For much of the 20th century, the world’s premier industrial research facility was Bell Labs, research wing of the giant AT&T telephone corporation, in Murray Hill, New Jersey. From it came many key technologies that define the contemporary world. All of modern electronics, for example, stems from the invention of the transistor by three Bell scientists, John Bardeen, Walter Brattain and William Shockley.
Bell scientists also were responsible for the laser, many of the technologies used in radio astronomy and mobile phones, wireless local area networking, information theory, the Unix operating system and the C programming language. Seven Nobel prizes have been awarded for work done at Murray Hill.
The latest of these (for physics) was presented in Oslo last week to Willard Boyle and George Smith, who on Oct. 17, 1969, were trying to come up with an idea that would stop their boss’s boss switching resources from their work to another department working on sexy new kinds of computer memory. In a discussion that lasted “not more than an hour” (as Smith later recalled) they came up with a device that changed the way we see the world. They called it a charge-coupled device, or CCD, and it developed into the sensor at the heart of most digital cameras in use today.
If you want to see the fruits of their work, log on to Flickr.com, the world’s leading image-hosting site. Launched in 2004, it was bought by Yahoo in 2005 and now holds more than 4 billion images. Since you began reading this column, more than 600 pictures have been uploaded to it, automatically resized and each assigned a unique URL. It is one of the wonders of the modern world.
Of course you could view Flickr as a giant shoebox, in the sense that shoeboxes were traditionally the place where analogue photographs were stored. But that would be to underestimate its significance. For one thing, most images on Flickr are tagged by their owners, and one can then search for pictures tagged with a given word. A search for “Ireland,” for example, brings up more than 2 million images.
Most, as you would expect, are pretty banal — holiday snapshots, stag nights in Dublin, beach scenes, photographs of grandma with the statutory telegraph pole growing out of her head, family groups cut off at the knees and so on. But the search also reveals hundreds of terrific pictures, and a few images of staggering originality or beauty.
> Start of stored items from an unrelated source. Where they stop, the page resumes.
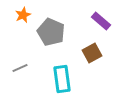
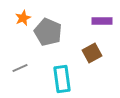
orange star: moved 3 px down
purple rectangle: moved 1 px right; rotated 42 degrees counterclockwise
gray pentagon: moved 3 px left
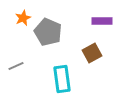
gray line: moved 4 px left, 2 px up
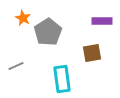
orange star: rotated 21 degrees counterclockwise
gray pentagon: rotated 16 degrees clockwise
brown square: rotated 18 degrees clockwise
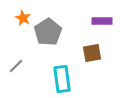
gray line: rotated 21 degrees counterclockwise
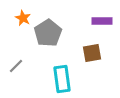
gray pentagon: moved 1 px down
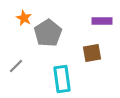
orange star: moved 1 px right
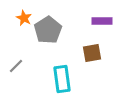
gray pentagon: moved 3 px up
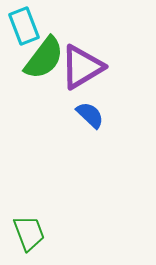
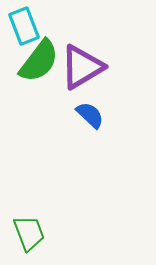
green semicircle: moved 5 px left, 3 px down
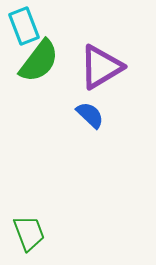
purple triangle: moved 19 px right
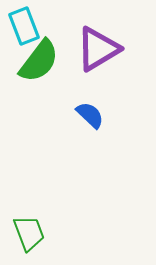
purple triangle: moved 3 px left, 18 px up
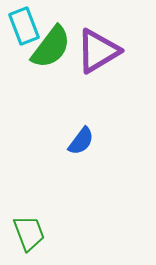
purple triangle: moved 2 px down
green semicircle: moved 12 px right, 14 px up
blue semicircle: moved 9 px left, 26 px down; rotated 84 degrees clockwise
And all are available for viewing by anyone, anywhere, with an Internet connection.
To appreciate what this means, you have to think back to film photography. Then, most of us took a camera on holidays and came back with a half-exposed roll of film that languished in the camera until Christmas, when it would be finished off with a dozen festive pictures of family, friends and uncles befuddled by drink. The film would then be taken into Jessops for processing, after which the resulting prints would be handed round whatever social circle was present — after which they would find their way into a shoebox and thence to the attic. Compared to Flickr, this wasn’t just a different world: It was a different universe.
Our present universe was made possible by what Boyle and Smith cooked up in that magical hour in October 1969. Of course it took a great deal of technical and manufacturing ingenuity to get the CCD from the crude prototypes knocked up in Bell Labs to the mass-produced sensors that now record the images that feed Flickr’s insatiable appetite. But it happened and cameras went from being expensive, delicate pieces of equipment to cheap add-on facilities for virtually every consumer device. We’ve moved from when you only carried a camera when you intended to take photographs to an era in which almost anyone with a mobile phone also carries a camera.
The big question, of course, is whether this is improving our general level of photographic skill. One would expect that it is, given that craft skills are acquired by trial and error, and digital photography enables one immediately to spot — and correct — errors. The evidence of Flickr is that the general standard of photography is improving, even when one discounts the fact that digital cameras make it difficult to take badly exposed or out-of-focus pictures. The world may be going to the dogs — but at least we are taking better photographs.